Our web archive index passed the 10TB mark a few days ago, so it was time for new performance measurements. To recap: 12 shards @ 900 GB, a total of 10.7TB or 3.6 billion documents. Served from a single 256GB machine with a 1 TB SSD dedicated for each shard.
We started by simple sequential searches for random words from a Danish dictionary. No faceting or other fancy stuff. The requests were for top-10 documents with their stored content. We measured the full processing-time (i.e. HTTP-get) and got this:
We call it the whale and we have been a bit obsessed with it, since we discovered it 3 months ago when we saw it with 4 shards. Response times for 100 to 1 million hits are great, but what happens with the response times around 10 hits!? Inspection of the Solr logs showed nothing suspicious: Solr’s reported processing time (QTime) for the individual shards were 1 or 2 ms for the queries in question, while QTime for the merging Solr instance was 20-50 ms. Those are fine numbers.

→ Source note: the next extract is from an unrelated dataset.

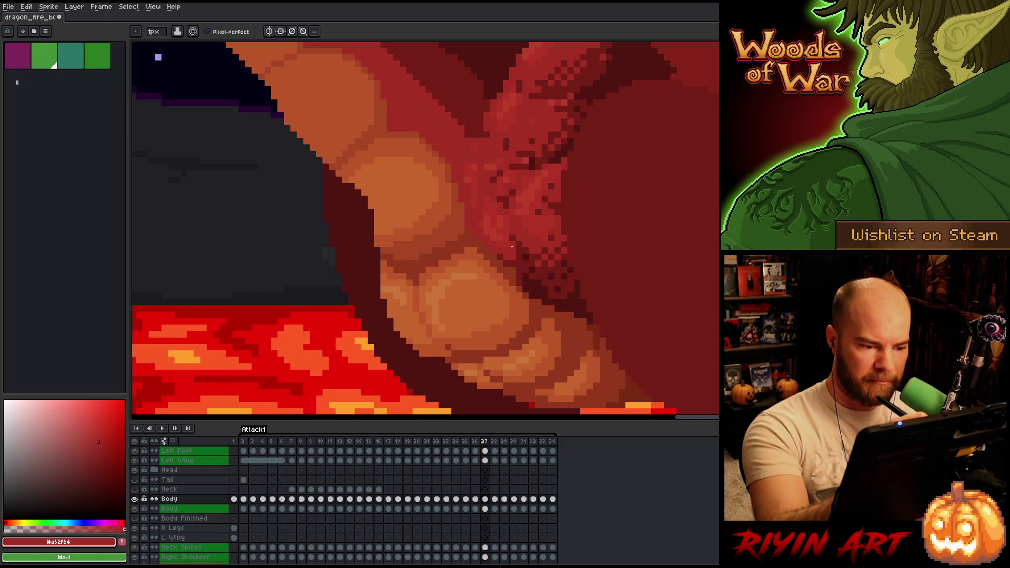
Step: Touch up frame 27's belly scales with the mid, lighter and dark scale reds
{"action": "left_click", "coordinate": [485, 232], "text": "alt"}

Some of the queries with 10 hits were “blotlægge gøglertrup”, “eksponeringstid attestering” and “fuldkost hofleverandør” (quite funny in Danish actually; remember the words were selected at random). Those searches all took around 500 ms, measured from the outside of Solr, with reported QTimes below 50 ms. Could it be a HTTP-pequliarity, as Mikkel Kamstrup suggested? Diving into the concrete responses illuminated us.
Simple queries with very few hits in a large corpus happens because the query terms rarely occur in the same document. So which documents has a high chance of co-occurrence of random words from the dictionary? A dictionary of course! In a (hopefully vain) attempt of “search engine optimization”, some Danish web pages has embedded a dictionary below the real content (assumedly hidden by making the font color the same as the background or something like that). Normally such pages are ranked low due to the magic of Lucene/Solr, but with very few hits, they still become part of the search result.
So, statistically speaking, searches with few results gives us huge pages. Internally in Solr they are still processed quite fast (hence the fine QTime-numbers), but serializing the result to XML is not a light task, when the result is measured in megabytes. Had we just requested a few fields, such as URL and content_type, there would have been no hiccup. But we requested everything stored, including content_text. If we just request 15 limited-length fields for each documents and repeat the test, we get this:
Now that was strange. We got rid of the hump back, but overall the performance suffered? Does it take more time to ask for specific stored fields instead of all? Still, response times below 100 ms for the majority of searches is quite acceptable. Mystery considered solved!